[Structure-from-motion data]
[Start of Attachment]

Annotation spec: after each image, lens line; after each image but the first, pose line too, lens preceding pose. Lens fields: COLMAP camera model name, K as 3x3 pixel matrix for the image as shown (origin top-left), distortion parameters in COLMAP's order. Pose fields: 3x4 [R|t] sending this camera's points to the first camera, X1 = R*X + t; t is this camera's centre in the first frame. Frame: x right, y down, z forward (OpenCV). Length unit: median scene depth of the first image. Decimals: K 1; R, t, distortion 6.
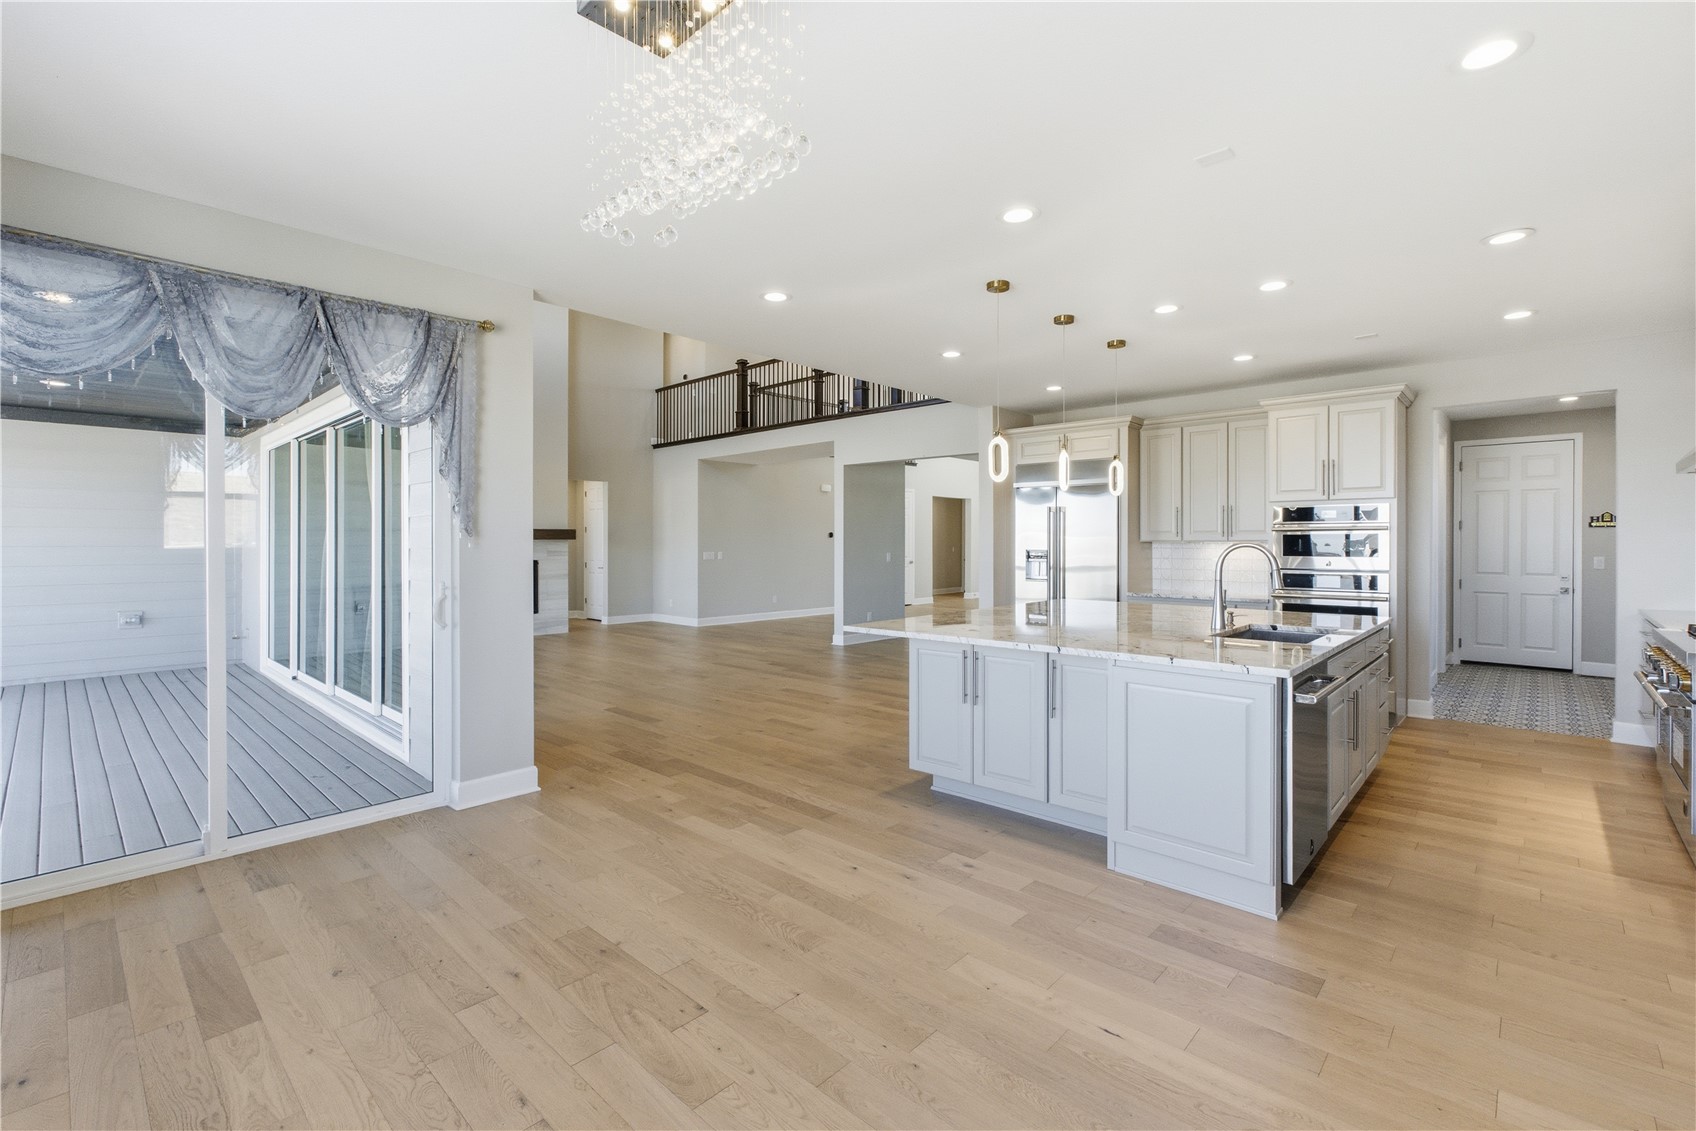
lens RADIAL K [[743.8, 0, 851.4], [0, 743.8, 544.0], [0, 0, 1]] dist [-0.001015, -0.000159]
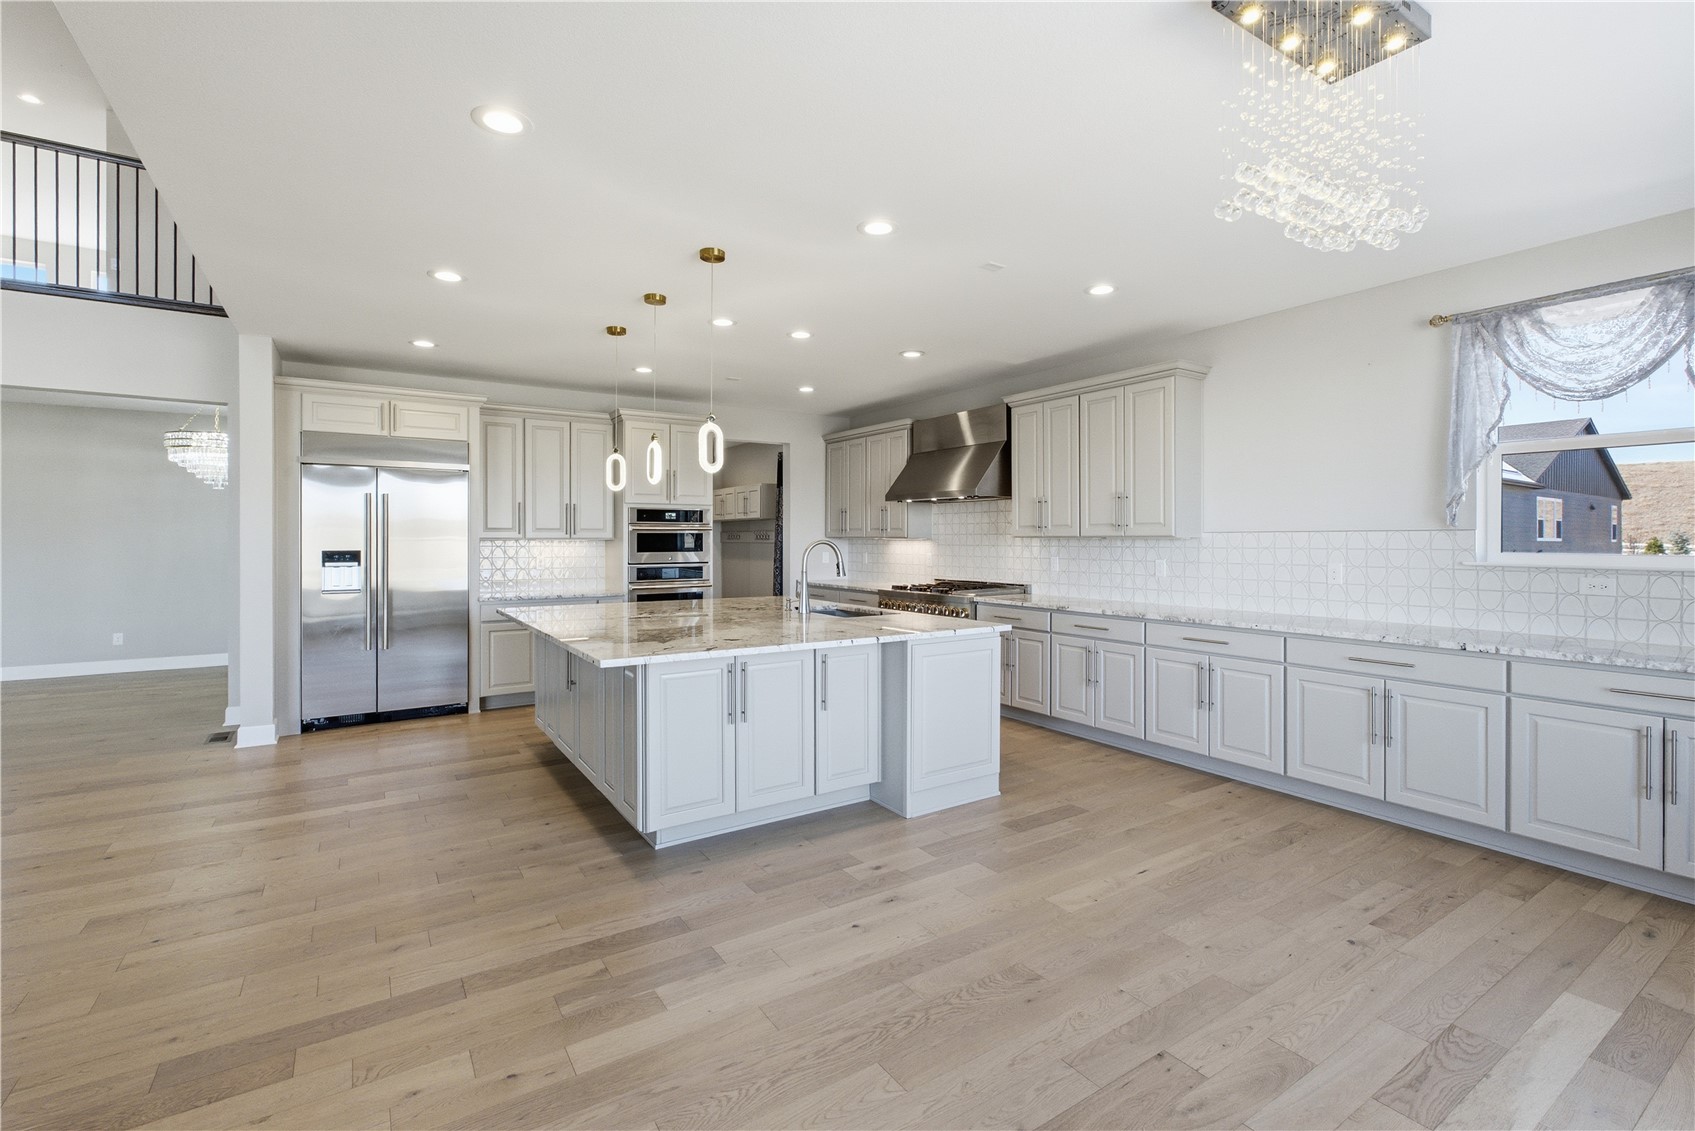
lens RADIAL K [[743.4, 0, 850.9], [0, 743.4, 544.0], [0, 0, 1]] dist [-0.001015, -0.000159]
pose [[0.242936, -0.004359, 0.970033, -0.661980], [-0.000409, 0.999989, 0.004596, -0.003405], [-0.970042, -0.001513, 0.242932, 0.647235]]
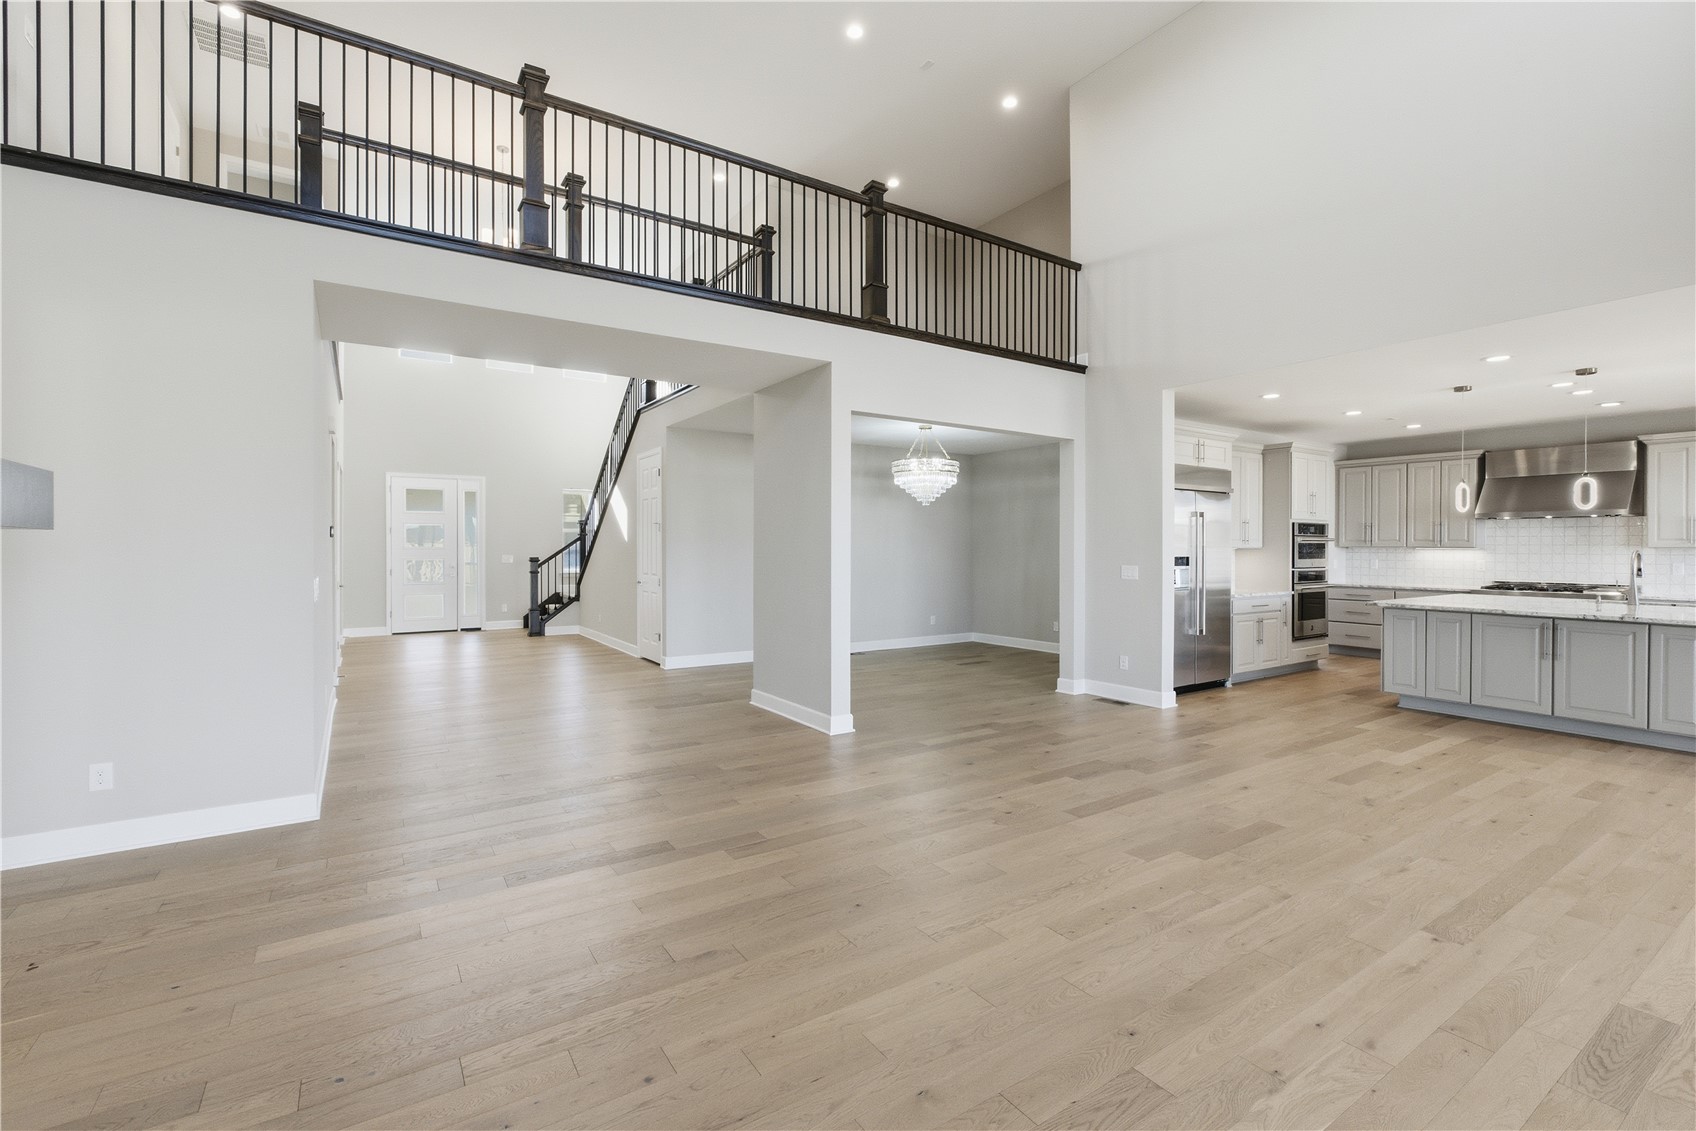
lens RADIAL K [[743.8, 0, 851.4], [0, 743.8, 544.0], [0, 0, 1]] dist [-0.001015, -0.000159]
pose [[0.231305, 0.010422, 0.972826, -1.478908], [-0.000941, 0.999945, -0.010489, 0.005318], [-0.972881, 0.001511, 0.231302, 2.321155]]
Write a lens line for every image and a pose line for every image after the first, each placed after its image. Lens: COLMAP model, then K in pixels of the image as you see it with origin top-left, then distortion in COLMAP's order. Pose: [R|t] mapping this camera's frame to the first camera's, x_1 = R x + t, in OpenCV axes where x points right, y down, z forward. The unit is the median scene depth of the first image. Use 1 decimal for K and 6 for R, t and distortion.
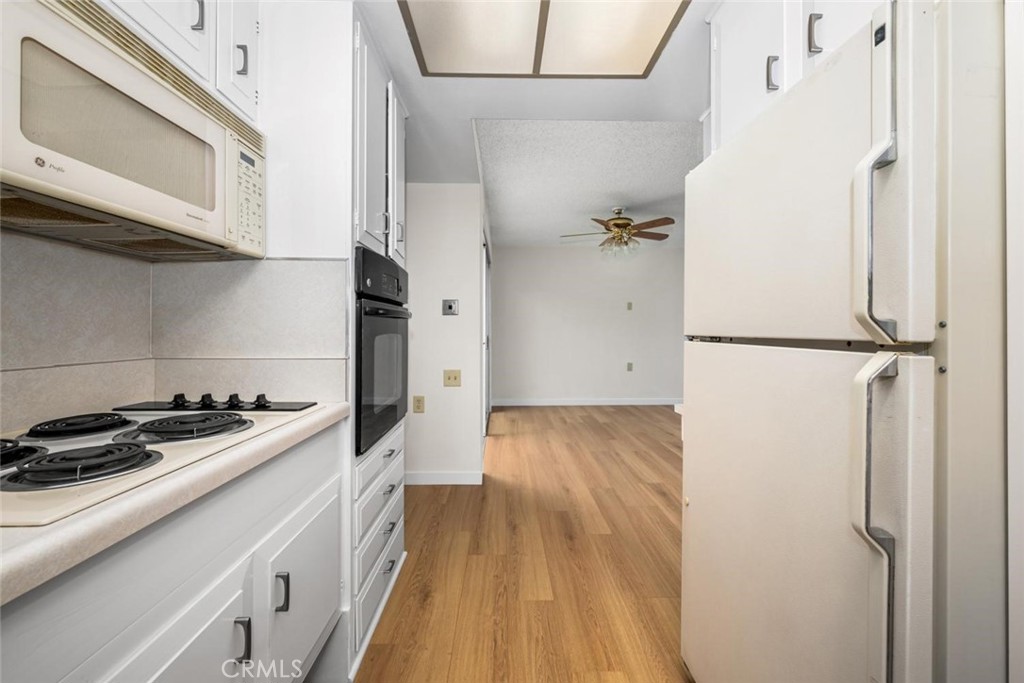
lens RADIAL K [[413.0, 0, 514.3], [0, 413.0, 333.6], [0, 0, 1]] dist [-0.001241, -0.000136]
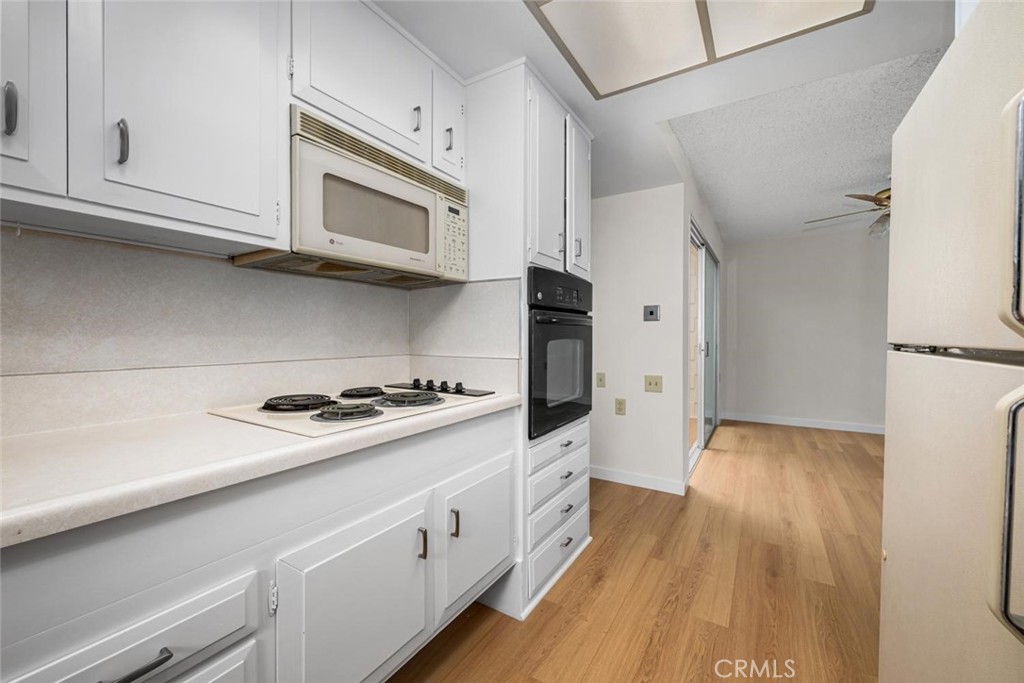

[End of Attachment]

● WORK TO BE COMPLETED
Reproduce everything above from the line containing "Write a lens" down to the last line, word for word. Leave the pictures out of your answer.

● OUTPUT OF THE EXERCISE
Write a lens line for every image and a pose line for every image after the first, each placed after its image. Lens: COLMAP model, then K in pixels of the image as you see it with origin top-left, then distortion in COLMAP's order. Pose: [R|t] mapping this camera's frame to the first camera's, x_1 = R x + t, in OpenCV axes where x points right, y down, z forward. The unit is the median scene depth of the first image. Use 1 decimal for K and 6 for R, t and distortion.
lens RADIAL K [[413.0, 0, 514.3], [0, 413.0, 333.6], [0, 0, 1]] dist [-0.001241, -0.000136]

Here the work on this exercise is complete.